Statt der massenhaften Schnüffelei mit so genannten Trojanern will das Bundeskriminalamt offenbar einzelne Rechner verwanzen.

"Keine sinnvolle Strategie des BKA": Verwanzung von einzelnen Rechnern geplant Bild: dpa

BERLIN taz Selten waren sie so häufig in den Medien wie im Moment - die Themen Terror und Gefahrenabwehr. Fast täglich geistern neue Vorschläge durch die Presse, wie dem Risiko beizukommen sei. Der jüngste stammt von dem Chef des Bundeskriminalamts (BKA), Jörg Ziercke. In einem "Hintergrundgespräch" mit der Computerzeitschrift CHIP offenbarte Ziercke, dass eine neue Software zur Onlineüberwachung genutzt werden solle: RFS ("Remote Forensic Software") werde die bislang eingesetzten "Trojaner" ablösen.

Ein "Trojaner" ist ein unerwünschtes Programm, das Nutzern von außen auf den Rechner gespielt wird und die PC-Aktivitäten aufzeichnet. Das neue Programm RFS hingegen muss offenbar direkt auf dem Rechner des Computerbenutzers installiert werden. Damit dies überhaupt geschehen kann, müssen die Sicherheitsbehörden in die Wohnung des Verdächtigen eindringen. Technisch funktioniert das Programm durch einen sogenannten "key logger" - also ein Protokoll aller Tastenbewegungen auf dem Rechner. Diese gesammelten Daten werden dann wieder an den entsprechenden Empfänger geschickt, also in diesem Fall das BKA.

Das BKA wollte den Bericht gestern nicht kommentieren. Das Bundesamt für Sicherheit in der Informationstechnik (BSI) erklärte auf Anfrage, es habe mit der neuen Software nichts zu tun. Das BKA habe das Programm vielmehr alleine entwickelt.

Experten streiten nun, wie die technische Innovation aus der Wiesbadener Behörde einzuordnen ist. Informatik-Professor Andreas Pfitzmann von der TU Dresden glaubt, dass die Remote Forensic Software eher "eine Rolle rückwärts" sei. Der Informatiker hält das Programm technisch für keine große Neuheit. In den USA werde eine ähnliche Software bereits seit zehn Jahren eingesetzt. Im Unterschied zur Onlineüberwachung mit "Trojanern" würden mit der von Ziercke ins Spiel gebrachten Software nicht unwissentlich tausende von Bürgern ausgespäht. Es werde eine Individualüberwachung und keine Massenüberwachung ermöglicht.

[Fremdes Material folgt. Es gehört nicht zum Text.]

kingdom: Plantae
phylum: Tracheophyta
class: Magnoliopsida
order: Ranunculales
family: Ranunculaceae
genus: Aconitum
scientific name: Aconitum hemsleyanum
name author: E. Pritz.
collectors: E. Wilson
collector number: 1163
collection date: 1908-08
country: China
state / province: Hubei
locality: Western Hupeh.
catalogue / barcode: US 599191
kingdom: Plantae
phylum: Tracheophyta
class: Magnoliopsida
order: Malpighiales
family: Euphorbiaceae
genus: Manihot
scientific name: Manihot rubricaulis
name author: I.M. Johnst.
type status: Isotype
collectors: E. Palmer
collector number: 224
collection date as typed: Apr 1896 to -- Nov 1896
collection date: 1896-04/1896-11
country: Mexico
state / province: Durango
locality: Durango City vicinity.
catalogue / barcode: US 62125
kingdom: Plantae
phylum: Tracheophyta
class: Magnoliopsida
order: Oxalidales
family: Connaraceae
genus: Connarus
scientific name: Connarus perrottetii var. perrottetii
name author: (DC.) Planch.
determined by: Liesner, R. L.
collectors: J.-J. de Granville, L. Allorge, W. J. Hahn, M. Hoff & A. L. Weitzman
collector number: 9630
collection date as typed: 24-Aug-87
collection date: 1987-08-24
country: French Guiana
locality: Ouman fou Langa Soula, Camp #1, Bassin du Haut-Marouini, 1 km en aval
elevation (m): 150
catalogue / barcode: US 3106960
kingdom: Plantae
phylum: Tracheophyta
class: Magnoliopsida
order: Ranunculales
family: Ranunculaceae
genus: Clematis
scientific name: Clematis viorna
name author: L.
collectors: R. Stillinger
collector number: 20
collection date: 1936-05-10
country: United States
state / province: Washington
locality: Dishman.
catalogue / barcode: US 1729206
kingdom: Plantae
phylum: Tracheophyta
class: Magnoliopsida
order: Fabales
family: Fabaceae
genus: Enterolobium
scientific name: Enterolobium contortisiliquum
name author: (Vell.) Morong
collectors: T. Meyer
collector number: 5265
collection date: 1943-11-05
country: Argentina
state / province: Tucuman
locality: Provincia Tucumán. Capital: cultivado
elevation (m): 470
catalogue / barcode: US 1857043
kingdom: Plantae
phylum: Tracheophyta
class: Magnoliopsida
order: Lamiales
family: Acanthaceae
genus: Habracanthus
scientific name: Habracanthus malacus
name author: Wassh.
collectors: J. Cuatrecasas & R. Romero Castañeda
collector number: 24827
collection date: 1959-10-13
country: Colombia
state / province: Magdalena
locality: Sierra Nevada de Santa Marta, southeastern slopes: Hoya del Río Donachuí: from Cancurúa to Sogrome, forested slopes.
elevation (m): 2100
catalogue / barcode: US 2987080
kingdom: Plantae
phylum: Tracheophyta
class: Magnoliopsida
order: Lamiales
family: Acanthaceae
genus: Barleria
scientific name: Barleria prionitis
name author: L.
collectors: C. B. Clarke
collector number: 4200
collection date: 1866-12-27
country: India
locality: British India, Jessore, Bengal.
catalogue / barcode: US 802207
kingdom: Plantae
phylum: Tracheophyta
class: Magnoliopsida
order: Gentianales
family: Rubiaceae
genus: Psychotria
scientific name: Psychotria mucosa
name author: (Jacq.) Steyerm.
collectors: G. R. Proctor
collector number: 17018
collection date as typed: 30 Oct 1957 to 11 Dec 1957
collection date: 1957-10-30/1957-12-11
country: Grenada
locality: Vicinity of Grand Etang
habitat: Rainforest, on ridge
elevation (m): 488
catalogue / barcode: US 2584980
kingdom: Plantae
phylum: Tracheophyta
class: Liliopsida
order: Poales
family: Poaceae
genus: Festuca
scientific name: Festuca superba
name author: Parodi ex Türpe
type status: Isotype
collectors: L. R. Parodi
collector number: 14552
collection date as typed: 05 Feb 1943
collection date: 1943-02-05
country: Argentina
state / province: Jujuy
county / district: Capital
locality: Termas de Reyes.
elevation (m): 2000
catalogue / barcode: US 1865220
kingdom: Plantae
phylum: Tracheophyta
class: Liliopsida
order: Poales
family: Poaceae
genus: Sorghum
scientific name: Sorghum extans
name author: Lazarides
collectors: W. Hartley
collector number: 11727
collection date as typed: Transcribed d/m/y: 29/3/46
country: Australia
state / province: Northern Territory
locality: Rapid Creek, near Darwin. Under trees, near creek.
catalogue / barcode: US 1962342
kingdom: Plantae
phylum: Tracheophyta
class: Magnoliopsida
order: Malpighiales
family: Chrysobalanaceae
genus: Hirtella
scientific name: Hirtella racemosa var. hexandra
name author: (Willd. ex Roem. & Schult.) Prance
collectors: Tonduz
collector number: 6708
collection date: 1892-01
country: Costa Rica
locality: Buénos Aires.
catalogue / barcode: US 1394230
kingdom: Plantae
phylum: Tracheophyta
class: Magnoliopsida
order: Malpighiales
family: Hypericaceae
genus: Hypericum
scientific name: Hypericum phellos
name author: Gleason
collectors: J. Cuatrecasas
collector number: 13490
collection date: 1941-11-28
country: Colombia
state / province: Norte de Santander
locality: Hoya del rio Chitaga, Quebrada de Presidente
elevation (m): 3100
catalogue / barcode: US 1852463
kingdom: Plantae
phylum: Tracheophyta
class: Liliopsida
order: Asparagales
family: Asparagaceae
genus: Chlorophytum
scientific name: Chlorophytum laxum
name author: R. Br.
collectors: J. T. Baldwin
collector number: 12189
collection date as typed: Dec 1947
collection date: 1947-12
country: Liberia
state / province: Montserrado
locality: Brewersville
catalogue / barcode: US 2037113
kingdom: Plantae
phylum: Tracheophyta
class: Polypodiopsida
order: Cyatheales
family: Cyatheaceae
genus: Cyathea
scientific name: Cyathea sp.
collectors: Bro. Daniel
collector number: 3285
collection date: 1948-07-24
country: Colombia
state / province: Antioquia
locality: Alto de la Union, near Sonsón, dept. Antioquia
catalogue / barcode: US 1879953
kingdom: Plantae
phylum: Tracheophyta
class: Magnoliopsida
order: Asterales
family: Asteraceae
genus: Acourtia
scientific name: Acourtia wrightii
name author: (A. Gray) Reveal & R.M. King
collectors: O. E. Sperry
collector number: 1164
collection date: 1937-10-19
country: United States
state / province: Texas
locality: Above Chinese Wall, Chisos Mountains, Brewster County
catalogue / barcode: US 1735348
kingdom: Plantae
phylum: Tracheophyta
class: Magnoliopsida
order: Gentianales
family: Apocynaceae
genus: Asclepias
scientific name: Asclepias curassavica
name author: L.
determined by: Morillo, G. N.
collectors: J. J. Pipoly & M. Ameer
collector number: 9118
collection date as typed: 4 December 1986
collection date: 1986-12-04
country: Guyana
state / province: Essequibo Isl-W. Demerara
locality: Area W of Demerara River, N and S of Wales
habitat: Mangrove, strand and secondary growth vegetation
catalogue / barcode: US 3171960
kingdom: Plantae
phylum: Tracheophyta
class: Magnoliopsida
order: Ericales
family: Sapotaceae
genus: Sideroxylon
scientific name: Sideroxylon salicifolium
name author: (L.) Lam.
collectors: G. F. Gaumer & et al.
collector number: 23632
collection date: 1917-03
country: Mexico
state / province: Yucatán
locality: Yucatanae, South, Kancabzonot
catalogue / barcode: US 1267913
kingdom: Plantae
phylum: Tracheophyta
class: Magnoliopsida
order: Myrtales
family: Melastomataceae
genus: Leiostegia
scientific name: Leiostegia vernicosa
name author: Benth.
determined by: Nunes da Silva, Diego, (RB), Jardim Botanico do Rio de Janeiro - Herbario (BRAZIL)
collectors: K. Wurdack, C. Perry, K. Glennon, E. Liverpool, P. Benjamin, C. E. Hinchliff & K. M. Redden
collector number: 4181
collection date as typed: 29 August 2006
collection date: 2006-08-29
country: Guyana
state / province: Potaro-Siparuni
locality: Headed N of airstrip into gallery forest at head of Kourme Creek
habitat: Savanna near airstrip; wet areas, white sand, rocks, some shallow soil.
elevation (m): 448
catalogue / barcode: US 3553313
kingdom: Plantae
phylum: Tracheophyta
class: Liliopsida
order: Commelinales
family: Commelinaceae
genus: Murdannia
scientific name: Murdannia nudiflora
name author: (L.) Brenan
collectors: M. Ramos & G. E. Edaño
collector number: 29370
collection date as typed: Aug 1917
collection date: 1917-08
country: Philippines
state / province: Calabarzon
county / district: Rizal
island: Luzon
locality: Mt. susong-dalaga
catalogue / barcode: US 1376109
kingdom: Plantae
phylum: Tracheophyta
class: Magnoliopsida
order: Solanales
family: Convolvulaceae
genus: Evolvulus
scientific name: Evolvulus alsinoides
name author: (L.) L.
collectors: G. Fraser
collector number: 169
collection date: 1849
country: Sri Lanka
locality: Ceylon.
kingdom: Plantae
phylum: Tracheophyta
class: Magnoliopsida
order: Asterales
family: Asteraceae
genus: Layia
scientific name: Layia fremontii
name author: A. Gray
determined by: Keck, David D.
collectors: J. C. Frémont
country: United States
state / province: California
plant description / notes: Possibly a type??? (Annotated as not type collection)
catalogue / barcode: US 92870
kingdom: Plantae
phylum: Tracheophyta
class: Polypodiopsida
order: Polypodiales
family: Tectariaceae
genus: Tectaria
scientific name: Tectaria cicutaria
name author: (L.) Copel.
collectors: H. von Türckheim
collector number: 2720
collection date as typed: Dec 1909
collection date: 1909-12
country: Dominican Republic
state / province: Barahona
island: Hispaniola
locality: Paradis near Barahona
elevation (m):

Glaubt man dem CHIP-Beitrag ist eben das die Absicht des BKA: Die Zahl der Fälle, bei denen ein Einsatz der neuen Technik in Frage käme, sei einstellig, zitiert ihn die Zeitschrift.

Der Dresdner Forscher Pfitzmann bemängelt indes auch die Vorgehensweise des Bundeskriminalamtes. "Das ist keine sinnvolle Strategie des BKA und auch keine der Politiker." Auf diese Weise heize Ziercke nur die Bedenken der Bürger gegen die Pläne des Bundesinnenministers weiter an.

Heinz Schweppe, Informatiker an der Humboldt-Universität in Berlin, verweist auf die Risiken, die sich durch die Möglichkeit des Telefonierens via Internet ergeben. Eine "Verwanzung" eines PCs mit der neuen RFS-Software komme schnell dem Abhören eines Telefons gleich - und falle damit unter die Entscheidung des Bundesverfassungsgerichts zum "Großen Lauschangriff". Er hat deshalb Zweifel, ob die von Ziercke den CHIP-Lesern bekannt gemachte Software überhaupt je zum Einsatz kommen darf.